Arte, musica, cinema e premi di laurea in Fondazione Prada Milano e Venezia

In Fondazione Prada, con le sue sedi permanenti, due a Milano e una a Venezia, arrivano nel 2026 artisti,

curatori, registi, musicisti e studiosi di portata internazionale, per indagare la cultura umana e le arti contemporanee in tutta la loro diversità e complessità.

Afferma Miuccia Prada, presidente e direttrice: “Nel 2026 la nostra istituzione cercherà di operare come un laboratorio di idee, una piattaforma sperimentale che si riconfigura continuamente in risposta alle trasformazioni del panorama sociale e culturale. Artisti e intellettuali provenienti da generazioni e contesti diversi ci aiuteranno a interpretare temi urgenti da molteplici prospettive, mettere in discussione le idee consolidate e pensare in modo più profondo”.
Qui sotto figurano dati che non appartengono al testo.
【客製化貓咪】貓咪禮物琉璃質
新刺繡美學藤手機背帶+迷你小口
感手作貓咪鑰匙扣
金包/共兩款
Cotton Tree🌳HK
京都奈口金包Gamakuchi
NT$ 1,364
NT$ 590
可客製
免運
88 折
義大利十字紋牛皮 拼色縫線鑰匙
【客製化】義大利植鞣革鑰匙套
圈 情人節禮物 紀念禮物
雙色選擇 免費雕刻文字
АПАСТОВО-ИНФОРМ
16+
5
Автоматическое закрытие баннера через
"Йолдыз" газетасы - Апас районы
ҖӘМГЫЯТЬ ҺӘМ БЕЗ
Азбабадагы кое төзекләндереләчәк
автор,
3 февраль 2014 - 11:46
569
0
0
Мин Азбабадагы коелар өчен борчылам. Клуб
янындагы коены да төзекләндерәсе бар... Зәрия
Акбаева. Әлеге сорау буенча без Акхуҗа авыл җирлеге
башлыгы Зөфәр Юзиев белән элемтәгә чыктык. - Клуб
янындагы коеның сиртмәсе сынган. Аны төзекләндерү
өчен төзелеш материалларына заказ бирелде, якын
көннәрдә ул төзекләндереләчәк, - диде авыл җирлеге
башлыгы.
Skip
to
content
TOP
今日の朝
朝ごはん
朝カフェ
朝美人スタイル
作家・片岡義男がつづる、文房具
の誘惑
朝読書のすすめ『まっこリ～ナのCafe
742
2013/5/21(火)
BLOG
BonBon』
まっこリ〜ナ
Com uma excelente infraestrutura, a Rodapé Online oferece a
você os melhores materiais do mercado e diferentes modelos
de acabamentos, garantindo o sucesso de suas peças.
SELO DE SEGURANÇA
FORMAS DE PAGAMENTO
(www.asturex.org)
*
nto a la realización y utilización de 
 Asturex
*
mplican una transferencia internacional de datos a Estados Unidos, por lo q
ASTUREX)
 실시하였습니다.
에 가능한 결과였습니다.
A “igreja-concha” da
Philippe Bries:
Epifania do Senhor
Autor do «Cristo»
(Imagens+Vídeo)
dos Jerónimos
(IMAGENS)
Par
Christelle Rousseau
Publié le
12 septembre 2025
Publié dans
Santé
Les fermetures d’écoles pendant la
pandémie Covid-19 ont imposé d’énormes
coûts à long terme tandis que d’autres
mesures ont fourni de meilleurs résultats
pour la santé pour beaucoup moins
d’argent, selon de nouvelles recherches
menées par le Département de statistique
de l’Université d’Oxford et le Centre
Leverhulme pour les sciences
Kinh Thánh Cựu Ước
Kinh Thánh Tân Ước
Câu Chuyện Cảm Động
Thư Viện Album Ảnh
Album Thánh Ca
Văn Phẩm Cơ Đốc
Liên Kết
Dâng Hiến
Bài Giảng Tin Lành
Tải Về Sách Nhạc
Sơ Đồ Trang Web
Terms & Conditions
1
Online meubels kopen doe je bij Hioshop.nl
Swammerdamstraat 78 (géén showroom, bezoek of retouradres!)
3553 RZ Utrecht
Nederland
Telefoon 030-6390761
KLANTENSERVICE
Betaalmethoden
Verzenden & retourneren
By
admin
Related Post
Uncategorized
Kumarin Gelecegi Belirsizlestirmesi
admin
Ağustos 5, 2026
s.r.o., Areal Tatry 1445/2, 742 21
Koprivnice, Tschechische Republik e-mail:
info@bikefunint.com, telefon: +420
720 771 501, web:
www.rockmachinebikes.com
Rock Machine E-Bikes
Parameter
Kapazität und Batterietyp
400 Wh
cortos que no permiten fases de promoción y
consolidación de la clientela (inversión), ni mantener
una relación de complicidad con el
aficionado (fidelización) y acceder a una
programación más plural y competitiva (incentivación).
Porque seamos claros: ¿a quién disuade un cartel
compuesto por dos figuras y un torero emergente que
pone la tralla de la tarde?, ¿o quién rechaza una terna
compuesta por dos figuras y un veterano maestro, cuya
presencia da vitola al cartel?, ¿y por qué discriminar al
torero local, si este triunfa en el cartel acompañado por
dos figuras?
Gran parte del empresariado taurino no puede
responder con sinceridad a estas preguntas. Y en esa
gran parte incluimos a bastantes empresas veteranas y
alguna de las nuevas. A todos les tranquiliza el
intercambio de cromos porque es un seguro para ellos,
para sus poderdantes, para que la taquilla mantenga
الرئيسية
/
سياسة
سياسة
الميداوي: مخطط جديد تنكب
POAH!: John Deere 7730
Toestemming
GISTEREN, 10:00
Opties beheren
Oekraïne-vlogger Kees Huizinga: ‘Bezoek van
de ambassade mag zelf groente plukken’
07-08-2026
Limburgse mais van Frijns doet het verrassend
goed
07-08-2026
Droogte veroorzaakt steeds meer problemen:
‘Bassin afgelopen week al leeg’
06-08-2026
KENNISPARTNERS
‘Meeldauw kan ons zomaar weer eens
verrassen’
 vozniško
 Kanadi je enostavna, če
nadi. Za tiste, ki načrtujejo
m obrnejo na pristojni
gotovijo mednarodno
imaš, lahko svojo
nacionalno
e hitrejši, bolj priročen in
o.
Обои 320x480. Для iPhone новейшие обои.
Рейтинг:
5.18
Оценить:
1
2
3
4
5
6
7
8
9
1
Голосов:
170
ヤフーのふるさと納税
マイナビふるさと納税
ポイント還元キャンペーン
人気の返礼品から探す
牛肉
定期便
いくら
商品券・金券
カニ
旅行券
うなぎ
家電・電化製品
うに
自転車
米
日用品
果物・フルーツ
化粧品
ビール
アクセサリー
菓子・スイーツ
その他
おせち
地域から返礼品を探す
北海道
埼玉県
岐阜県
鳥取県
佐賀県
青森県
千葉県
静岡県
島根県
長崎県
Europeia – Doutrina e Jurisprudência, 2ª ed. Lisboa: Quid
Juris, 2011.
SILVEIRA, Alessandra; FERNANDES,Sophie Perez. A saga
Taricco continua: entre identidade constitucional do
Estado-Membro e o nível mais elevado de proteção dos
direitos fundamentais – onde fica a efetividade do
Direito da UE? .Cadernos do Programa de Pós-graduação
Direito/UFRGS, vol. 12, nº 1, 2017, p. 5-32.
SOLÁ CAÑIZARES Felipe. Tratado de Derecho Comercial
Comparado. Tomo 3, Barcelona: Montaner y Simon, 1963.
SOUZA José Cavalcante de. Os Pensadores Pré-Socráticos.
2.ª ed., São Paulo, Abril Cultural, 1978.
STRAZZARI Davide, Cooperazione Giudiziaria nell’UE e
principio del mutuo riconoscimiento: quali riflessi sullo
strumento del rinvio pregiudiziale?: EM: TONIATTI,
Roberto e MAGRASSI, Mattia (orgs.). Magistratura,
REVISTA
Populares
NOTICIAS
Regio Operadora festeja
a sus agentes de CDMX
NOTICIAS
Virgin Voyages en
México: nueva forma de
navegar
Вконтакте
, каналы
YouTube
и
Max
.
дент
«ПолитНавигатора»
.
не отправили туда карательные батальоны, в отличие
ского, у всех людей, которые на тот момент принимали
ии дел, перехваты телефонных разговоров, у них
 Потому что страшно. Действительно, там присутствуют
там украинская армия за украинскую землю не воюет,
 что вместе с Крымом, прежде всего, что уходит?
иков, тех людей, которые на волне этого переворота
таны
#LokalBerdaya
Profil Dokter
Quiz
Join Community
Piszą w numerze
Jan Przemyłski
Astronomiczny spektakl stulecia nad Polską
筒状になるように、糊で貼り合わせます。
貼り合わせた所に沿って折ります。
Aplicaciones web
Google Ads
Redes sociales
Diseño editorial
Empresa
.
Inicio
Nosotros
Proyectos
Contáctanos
Il programma include l’esposizione di Hito Steyerl, The Island, presso Osservatorio Fondazione Prada Milano, riflessione sull’uso dell’intelligenza artificiale e sulla crisi climatica, visitabile fino al 30 ottobre, e la mostra d’apertura d’anno dedicata a Mona Hatoum, Over, under and in between, in sede a Fondazione Prada Milano (dal 29 gennaio al 9 novembre), volta a riflettere sull’instabilità dei nostri tempi e sulla precarietà dell’esistenza intorno ai suoi tre elementi identitari artistici, la ragnatela, la mappa e la griglia.

Segue una performance musicale della compositrice e organista americana Kali Malone presso la Chiesa di Santa Maria Annunciata in Chiesa Rossa, programmata per il 4 febbraio, l’arrivo dell’artista multimediale Cao Fei, con Dash, ricerca e riflessione sulla smart agriculture in Cina e Sud-Est Asiatico, visionabile dal 9 aprile al 28 settembre, dell’evento Global Antiquity a cura di Salvatore Settis e Anna Anguissola (dal 5 novembre 2026 al 1 marzo 2027) a Milano.

A Fondazione Prada Venezia, due eventi, l’esposizione-dialogo fra Arthur Jafa e Richard Prince, Helter Skelter, a cura di Nancy Spector (dal 9 maggio al 23 novembre durante tutta la Biennale Arte), con visioni personali sulla appropriazione e sulla manipolazione di immagini (tratte da film, romanzi pulp e fantascienza, fumetti, video, lavori di artisti, news e post sui social media) e la collaborazione con Il Festival Luigi Nono dedicato al compositore italiano.

Per fine anno, in mostra gli spazi pubblici erosi dalle privatizzazioni interpretati da Cyprien Gaillard presso Osservatorio Fondazione Prada, evento che prosegue fino a luglio 2027.

Nel calendario annuale anche un’ampia programmazione cinematografica con proiezioni e incontri (dai cicli dei film indipendenti di Fondazione Prada Film Fund alle pellicole selezionate da Cinema Godard diretto da Paolo Moretti, ad esempio), svariati progetti musicali ed esibizioni dal vivo, seminari come gli approfondimenti su Human Brains e gli studi sul cervello umano e altrettante attività editoriali e didattiche.

Fondazione Prada pubblicherà, inoltre, nel corso del 2026, cinque libri legati alle attività espositive, con saggi inediti firmati da critici e curatori internazionali, e annuncerà a giugno la vincitrice o il vincitore della nona edizione del Premio di Laurea dedicato alle tesi che trattano temi culturali nelle università milanesi, Università degli Studi, Il Politecnico, L’Università Cattolica del Sacro Cuore, la Libera Università di Lingue e Comunicazione IULM e L’Università Vita-Salute San Raffaele.